A nomination hearing for Jack Lew, a former Citigroup manager, to serve as U.S. treasury secretary would seem to offer a unique perspective on bank bailouts.
A Senate confirmation hearing is scheduled for Wednesday and this may be a beautifully ironic moment for listening to harsh questioning from members of the GOP about a program hastily slapped together in the waning months of the George W. Bush administration that has proven to be both successful and a symbol of government overreach.
The Troubled Asset Relief Program was the government's answer to a script written on a napkin that becomes a feature film. Former Treasury Secretary Henry Paulson Jr., with a serious background on Wall Street, dashed up to Capitol Hill with just a few sheets of paper outlining the multibillion-dollar bailout plan that the Obama administration inherited and that became the single most memorable program managed by Paulson's successor, Timothy Geithner. But now that Democrats were managing the Republican program, it fit conveniently into the template of GOP complaints about larger government getting in the way of the business community.
Now Lew, with an almost incidental background on Wall Street -- a two-year stint at Citigroup -- in addition to his years as President Obama's chief of staff and head of the Office of Management and Budget in both the Obama and Clinton administrations, is expected to be questioned on what was done with the $476.2 billion in cash and guarantees the government gave the bank during the crisis years.
"If taxpayers are going to prop up failed banks, they have a right to know what a key executive like Mr. Lew did at that time," said Sen. Orrin Hatch, R-Utah, ranking Republican on the Senate Finance Committee.

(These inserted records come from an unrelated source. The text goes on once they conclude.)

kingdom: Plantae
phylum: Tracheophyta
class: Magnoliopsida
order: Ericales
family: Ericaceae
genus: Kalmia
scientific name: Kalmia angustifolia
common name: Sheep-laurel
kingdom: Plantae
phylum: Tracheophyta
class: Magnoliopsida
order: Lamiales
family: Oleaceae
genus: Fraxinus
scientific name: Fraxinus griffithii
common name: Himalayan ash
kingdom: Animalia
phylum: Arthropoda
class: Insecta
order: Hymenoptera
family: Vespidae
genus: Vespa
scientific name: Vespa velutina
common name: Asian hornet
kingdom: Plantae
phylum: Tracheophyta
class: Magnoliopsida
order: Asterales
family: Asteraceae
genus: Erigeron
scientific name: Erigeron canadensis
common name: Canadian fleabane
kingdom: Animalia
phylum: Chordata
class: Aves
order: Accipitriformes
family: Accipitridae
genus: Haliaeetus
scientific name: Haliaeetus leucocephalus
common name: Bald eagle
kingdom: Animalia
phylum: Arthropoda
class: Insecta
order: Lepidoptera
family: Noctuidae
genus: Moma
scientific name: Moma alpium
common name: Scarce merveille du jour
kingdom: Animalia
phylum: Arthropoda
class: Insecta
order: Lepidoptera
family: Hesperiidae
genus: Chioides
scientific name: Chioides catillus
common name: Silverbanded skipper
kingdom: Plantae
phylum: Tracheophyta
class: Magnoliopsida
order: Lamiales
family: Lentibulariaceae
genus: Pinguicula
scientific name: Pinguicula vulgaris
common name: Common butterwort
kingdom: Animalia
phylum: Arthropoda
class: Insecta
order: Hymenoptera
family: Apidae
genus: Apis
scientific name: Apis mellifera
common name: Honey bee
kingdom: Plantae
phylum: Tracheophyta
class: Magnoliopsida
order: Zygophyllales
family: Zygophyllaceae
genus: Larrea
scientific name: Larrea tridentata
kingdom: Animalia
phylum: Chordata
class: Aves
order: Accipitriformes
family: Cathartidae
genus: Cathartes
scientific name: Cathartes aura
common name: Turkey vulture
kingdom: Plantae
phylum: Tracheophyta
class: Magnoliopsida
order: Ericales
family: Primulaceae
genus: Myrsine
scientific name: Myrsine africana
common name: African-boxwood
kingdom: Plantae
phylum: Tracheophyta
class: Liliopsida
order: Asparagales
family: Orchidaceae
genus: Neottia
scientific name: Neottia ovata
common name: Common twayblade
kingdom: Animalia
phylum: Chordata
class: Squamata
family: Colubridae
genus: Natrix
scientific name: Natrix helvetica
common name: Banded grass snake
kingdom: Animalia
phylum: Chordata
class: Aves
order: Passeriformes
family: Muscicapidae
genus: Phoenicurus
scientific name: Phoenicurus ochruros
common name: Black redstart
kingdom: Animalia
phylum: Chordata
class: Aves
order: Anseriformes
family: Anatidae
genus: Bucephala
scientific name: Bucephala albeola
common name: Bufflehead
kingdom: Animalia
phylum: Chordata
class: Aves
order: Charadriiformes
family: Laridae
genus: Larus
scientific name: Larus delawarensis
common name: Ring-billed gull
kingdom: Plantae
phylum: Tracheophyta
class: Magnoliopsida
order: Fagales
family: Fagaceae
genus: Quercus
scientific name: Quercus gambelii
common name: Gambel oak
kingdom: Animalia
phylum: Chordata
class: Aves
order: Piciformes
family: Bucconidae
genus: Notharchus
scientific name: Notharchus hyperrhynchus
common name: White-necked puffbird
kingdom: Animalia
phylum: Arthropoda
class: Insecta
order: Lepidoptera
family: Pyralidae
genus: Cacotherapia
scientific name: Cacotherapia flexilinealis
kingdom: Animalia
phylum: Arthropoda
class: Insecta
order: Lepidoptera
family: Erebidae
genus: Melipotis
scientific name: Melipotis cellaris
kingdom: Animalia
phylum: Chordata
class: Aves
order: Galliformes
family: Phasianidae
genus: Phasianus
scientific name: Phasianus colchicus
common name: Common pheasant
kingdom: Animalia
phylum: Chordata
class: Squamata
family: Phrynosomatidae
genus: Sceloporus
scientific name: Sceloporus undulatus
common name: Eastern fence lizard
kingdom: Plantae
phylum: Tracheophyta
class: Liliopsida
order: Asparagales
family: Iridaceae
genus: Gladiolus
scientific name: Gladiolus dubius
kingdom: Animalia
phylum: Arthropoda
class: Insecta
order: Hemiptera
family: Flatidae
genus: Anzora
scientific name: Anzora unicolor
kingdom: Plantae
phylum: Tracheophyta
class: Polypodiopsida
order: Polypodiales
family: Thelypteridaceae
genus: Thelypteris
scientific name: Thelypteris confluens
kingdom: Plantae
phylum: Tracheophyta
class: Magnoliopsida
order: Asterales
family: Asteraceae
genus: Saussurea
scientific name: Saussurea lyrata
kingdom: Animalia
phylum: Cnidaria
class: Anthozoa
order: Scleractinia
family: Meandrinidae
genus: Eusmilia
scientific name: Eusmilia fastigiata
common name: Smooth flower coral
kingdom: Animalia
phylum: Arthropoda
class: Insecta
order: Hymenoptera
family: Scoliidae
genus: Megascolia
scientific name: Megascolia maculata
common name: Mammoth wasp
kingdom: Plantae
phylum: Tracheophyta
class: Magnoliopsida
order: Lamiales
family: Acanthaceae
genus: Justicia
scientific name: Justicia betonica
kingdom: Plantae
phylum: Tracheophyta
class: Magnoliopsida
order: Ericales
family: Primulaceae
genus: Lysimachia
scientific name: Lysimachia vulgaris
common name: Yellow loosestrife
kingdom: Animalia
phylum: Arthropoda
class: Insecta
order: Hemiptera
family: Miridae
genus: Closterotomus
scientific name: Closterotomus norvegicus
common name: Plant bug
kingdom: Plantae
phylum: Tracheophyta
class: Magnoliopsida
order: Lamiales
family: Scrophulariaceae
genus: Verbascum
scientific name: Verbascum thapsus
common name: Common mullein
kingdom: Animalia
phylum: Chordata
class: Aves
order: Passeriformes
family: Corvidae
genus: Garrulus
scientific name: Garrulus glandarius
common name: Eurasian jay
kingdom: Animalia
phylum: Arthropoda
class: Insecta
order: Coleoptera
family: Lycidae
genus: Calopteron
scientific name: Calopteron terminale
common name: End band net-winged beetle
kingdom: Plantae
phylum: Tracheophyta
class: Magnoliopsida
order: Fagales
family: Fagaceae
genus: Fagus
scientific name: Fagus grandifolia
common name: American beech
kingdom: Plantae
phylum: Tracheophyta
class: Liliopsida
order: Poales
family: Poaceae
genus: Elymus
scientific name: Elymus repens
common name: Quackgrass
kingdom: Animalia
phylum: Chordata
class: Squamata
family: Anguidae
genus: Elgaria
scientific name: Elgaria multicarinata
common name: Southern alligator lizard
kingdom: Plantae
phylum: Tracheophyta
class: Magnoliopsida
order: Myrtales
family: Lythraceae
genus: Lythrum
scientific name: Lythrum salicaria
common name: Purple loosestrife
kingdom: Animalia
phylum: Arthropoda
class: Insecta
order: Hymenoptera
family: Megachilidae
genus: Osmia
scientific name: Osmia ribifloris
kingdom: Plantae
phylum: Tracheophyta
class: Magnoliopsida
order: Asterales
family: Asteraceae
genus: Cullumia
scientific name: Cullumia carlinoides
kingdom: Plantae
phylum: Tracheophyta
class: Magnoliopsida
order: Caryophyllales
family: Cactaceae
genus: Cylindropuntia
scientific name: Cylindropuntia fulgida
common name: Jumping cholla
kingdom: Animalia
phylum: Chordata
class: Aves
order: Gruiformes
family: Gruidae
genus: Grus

Lew will respond he was just a manager at Citigroup, serving as chief operating officer for the bank's wealth management unit and later for its alternative-investments unit, The Washington Post reported.
He certainly was not in charge of $476.2 billion and he will argue, the Post said, that he was a manager at the bank, not an investment banker.
On the other hand, regulatory appointments involving former Wall Street executives is a practice that is more than merely business as usual. Where else would the government go for experts in banking than directly to the banking community? Yet a Project on Government Oversight report released Monday noted some regulators are soft on the financial sector given the possibility their next jobs may be with the firms they are currently paid to police.
And then there's the money. In early 2009, Lew received a bonus from the bank of $940,000 and that's a ton of money in reality, but on the financial page, where chief executive officers rake in $10 million bonuses and where billionaires are created, this does not place Lew near the top of the corporate food chain.
Lew is not considered an extremely polarizing figure and, as such, is expected to survive the hearing process. But to smooth things over, he will say that he didn't know that much, do that much or make key decisions at the bank. He just worked there. Perfect!